Conversavam um pouco, optavam por longas horas de silêncio, simplesmente sentados nos bancos, a contemplar o oceano infinito que os levava devagar para algum lugar. O barco baloiçava suavemente e o céu estava limpo. Por um lado, era uma sorte, não se avistavam nuvens e não tinham mais essa preocupação para apoquentá-los, pois aquela embarcação não se aguentaria numa tempestade, se apanhasse esse mau tempo. Afundaria num instante. Por outro lado, sem qualquer nuvem, o sol tórrido brilhava e o seu calor impossível açoitava-os com uma violência insuportável.

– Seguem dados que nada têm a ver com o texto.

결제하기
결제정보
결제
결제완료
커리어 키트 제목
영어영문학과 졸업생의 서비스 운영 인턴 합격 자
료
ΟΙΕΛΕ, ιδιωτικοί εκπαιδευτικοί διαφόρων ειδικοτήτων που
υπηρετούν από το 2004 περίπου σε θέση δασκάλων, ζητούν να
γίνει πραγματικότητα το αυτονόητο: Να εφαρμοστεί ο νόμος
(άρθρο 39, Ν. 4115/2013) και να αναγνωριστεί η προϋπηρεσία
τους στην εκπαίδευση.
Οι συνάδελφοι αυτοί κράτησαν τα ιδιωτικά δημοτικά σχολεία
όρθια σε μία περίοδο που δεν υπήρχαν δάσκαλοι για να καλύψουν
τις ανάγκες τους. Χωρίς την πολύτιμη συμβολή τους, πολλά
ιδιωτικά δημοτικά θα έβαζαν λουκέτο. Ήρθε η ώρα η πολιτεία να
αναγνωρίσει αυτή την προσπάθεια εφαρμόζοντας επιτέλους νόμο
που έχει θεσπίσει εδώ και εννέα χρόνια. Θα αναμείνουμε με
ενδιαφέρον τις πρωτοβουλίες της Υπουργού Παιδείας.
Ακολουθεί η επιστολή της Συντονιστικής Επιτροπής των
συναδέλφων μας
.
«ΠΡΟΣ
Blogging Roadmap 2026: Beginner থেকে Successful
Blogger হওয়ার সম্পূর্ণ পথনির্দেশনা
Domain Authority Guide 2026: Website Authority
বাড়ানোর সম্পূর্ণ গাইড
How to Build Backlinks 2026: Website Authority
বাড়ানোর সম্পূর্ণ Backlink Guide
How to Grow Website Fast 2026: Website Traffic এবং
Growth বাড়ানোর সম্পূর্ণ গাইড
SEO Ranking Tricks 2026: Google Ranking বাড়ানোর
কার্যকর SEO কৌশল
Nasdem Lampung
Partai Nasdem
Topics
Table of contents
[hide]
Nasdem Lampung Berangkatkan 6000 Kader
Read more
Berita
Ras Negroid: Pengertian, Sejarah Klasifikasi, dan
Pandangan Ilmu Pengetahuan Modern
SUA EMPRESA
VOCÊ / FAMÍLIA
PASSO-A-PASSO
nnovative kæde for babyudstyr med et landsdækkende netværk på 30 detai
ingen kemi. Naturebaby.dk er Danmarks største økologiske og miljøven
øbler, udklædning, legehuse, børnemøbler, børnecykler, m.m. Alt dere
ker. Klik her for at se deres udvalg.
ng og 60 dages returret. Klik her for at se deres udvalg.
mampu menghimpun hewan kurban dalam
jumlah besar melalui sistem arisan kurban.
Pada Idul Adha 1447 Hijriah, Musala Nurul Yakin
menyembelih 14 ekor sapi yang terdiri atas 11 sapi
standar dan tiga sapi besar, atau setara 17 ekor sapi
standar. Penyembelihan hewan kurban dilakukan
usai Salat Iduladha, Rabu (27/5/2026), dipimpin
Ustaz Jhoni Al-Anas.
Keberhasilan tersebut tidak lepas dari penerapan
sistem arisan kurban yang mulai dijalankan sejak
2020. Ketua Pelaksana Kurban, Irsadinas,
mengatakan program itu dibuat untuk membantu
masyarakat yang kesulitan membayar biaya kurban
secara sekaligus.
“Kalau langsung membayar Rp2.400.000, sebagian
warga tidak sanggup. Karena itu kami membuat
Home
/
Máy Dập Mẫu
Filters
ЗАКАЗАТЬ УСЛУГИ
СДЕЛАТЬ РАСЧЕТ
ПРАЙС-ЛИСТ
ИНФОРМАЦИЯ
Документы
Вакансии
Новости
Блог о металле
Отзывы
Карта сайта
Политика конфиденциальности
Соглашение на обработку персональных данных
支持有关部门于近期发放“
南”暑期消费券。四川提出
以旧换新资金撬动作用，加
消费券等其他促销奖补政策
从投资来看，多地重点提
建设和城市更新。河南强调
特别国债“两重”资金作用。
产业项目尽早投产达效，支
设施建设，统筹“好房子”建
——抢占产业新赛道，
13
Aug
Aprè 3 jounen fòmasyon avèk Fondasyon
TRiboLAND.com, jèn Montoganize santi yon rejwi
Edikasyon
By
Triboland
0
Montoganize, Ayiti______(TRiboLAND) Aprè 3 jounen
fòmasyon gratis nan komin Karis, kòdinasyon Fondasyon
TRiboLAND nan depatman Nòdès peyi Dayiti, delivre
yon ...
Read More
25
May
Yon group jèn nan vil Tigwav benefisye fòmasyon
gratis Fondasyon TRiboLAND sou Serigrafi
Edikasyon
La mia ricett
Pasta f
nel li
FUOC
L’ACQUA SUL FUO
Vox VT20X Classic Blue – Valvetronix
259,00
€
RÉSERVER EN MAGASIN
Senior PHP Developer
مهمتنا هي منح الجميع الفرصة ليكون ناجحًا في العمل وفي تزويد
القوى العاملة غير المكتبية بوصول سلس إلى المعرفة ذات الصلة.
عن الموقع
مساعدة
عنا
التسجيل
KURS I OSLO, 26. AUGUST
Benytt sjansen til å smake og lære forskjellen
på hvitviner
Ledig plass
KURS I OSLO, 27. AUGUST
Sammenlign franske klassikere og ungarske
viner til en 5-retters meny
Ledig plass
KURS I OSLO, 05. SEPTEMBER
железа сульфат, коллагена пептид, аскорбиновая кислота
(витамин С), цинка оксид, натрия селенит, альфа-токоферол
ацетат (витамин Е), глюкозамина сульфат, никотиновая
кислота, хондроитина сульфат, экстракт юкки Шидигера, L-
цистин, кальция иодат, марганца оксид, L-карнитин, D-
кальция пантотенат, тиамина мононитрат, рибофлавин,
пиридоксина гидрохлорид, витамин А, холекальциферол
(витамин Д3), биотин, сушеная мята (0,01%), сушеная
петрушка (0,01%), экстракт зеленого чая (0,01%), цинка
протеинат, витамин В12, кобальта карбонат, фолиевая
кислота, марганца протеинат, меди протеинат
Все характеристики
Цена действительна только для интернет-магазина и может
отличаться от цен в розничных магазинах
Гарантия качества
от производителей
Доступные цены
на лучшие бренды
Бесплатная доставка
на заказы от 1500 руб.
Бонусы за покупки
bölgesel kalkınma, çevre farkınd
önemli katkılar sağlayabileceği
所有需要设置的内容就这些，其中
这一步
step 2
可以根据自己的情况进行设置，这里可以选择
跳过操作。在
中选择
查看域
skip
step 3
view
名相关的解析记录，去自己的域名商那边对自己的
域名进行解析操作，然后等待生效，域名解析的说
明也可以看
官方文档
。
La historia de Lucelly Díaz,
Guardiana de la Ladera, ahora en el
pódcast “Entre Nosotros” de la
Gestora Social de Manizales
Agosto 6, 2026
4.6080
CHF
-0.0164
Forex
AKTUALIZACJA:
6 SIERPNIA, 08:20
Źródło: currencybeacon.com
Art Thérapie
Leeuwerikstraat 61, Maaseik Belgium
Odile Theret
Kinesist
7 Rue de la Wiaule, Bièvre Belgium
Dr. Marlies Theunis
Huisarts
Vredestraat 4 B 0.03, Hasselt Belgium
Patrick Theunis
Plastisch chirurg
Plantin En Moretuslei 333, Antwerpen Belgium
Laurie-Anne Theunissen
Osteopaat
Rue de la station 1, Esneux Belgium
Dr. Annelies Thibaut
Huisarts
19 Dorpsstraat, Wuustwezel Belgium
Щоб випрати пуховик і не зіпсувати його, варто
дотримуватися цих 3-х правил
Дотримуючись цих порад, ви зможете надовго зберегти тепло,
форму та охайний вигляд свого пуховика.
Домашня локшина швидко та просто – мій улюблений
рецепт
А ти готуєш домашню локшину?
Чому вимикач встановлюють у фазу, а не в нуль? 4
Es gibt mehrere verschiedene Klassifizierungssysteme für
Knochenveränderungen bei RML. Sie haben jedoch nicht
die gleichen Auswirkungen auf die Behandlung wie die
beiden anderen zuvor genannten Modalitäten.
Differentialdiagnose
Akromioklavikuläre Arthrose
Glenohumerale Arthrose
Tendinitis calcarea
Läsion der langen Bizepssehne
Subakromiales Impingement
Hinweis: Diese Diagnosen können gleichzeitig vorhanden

- Eu quero tanto, tanto, tanto um cigarro! – lamentou-se John.

- Eu também – anuiu George desmoralizado.

Tinham rasgado faixas das blusas para atarem na cabeça, mas assim ficavam com os torsos descobertos e queimavam a pele nesses lugares expostos. O nariz de Ringo já estava a descascar e riam-se todos por ele estar tão vermelho das queimaduras. Depois era a vez de Ringo devolver as risadas de escárnio, apontando-lhes o mesmo estado deplorável dos narizes deles.

John perguntou:

- Tu fumas, miúdo?

- Hum-hum...

- Isso faz-te mal.

- A ti também. E não me chames de miúdo, não sou assim tão mais novo do que tu. E nem vale a pena perguntares-me a idade. Não ta direi!

- Certo, Georgie.

A voz de Paul arrastou-se, áspera por conta da boca seca:

- Parem com a discussão... Parem de me lembrar que eu já devia ter largado esse vício. Mas quando a Jane me deixou, regressei ao tabaco. O meu maço de cigarros ficou com o meu telemóvel, no escritório.

- O meu ficou todo destruído na areia da praia.

- O teu maço de cigarros?

- O meu telemóvel, John!

- O meu telemóvel também, Georgie. Mas conseguimos fazer fogo...

- Será que é assim tão difícil para ti chamares-me pelo meu nome? George?!

- Eu também fumo e estou calado – alfinetou Ringo a acariciar o saco de dinheiro. Desde que o recuperara, nunca mais o tinha largado e dormia agarrado a este. – E que interessa o raio dos cigarros e a falta que nos faz?